/A-B-Testing

Primary LanguageJupyter Notebook

A/B Testing with Epsilon Greedy and Thompson Sampling

Project Overview

This project explores the implementation and comparison of two popular multi-armed bandit algorithms: Epsilon Greedy and Thompson Sampling. Multi-armed bandit problems involve a trade-off between exploration (trying different arms) and exploitation (choosing the best-known arm). These algorithms are commonly used in scenarios like online advertising, recommendation systems, and more.

  1. Create a Bandit Class: Implement a class to represent the bandit arms, which are used in both Epsilon Greedy and Thompson Sampling algorithms.

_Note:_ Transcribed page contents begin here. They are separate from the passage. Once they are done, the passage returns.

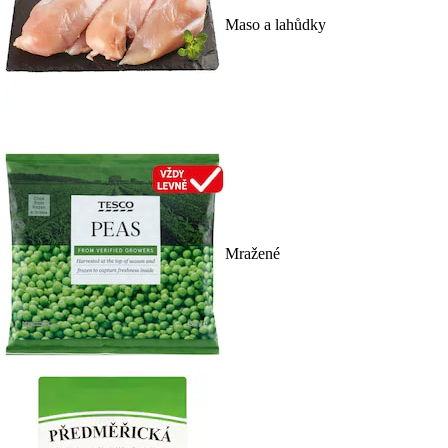
Maso a lahůdky
Mražené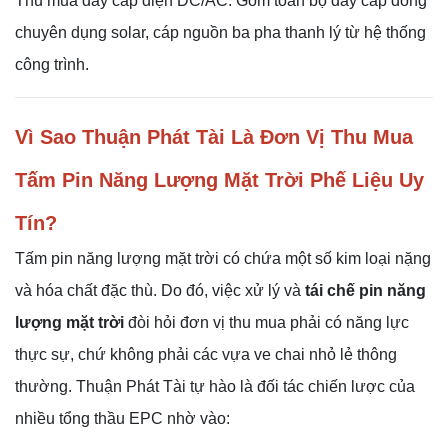
Thu mua dây cáp điện DC/AC: Gom toàn bộ dây cáp đồng
chuyên dụng solar, cáp nguồn ba pha thanh lý từ hệ thống
công trình.
Vì Sao Thuận Phát Tài Là Đơn Vị Thu Mua
Tấm Pin Năng Lượng Mặt Trời Phế Liệu Uy
Tín?
Tấm pin năng lượng mặt trời có chứa một số kim loại nặng
và hóa chất đặc thù. Do đó, việc xử lý và
tái chế pin năng
lượng mặt trời
đòi hỏi đơn vị thu mua phải có năng lực
thực sự, chứ không phải các vựa ve chai nhỏ lẻ thông
thường. Thuận Phát Tài tự hào là đối tác chiến lược của
nhiều tổng thầu EPC nhờ vào:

  2. Create EpsilonGreedy() and ThompsonSampling() Classes and Methods: Implement classes and methods for the Epsilon Greedy and Thompson Sampling algorithms, both of which are inherited from the Bandit class.

    • Epsilon Greedy:

      • Implement an Epsilon Greedy class that decays epsilon by 1/t.
      • Design the experiment using the Epsilon Greedy algorithm.
    • Thompson Sampling:

      • Implement a Thompson Sampling class with known precision.
      • Design the experiment using the Thompson Sampling algorithm.
  3. Report:

    • Visualize the Learning Process: Implement a method plot1() to visualize the learning process for each algorithm.
    • Visualize Cumulative Rewards: Compare and visualize cumulative rewards from Epsilon Greedy and Thompson Sampling.
    • Store the Rewards in a CSV File: Create CSV files that store experiment data, including Bandit, Reward, and Algorithm information.
    • Print Cumulative Reward: Display the cumulative reward achieved by the algorithms.
    • Print Cumulative Regret: Display the cumulative regret of each the algorithms.

Structure

  • bandit.py: Defines the abstract class for bandit arms, Epsilon Greedy and Thompson Sampling algorithm implementations and functions for visualizing experiment results.
  • Report.ipynb: A report of experiment results.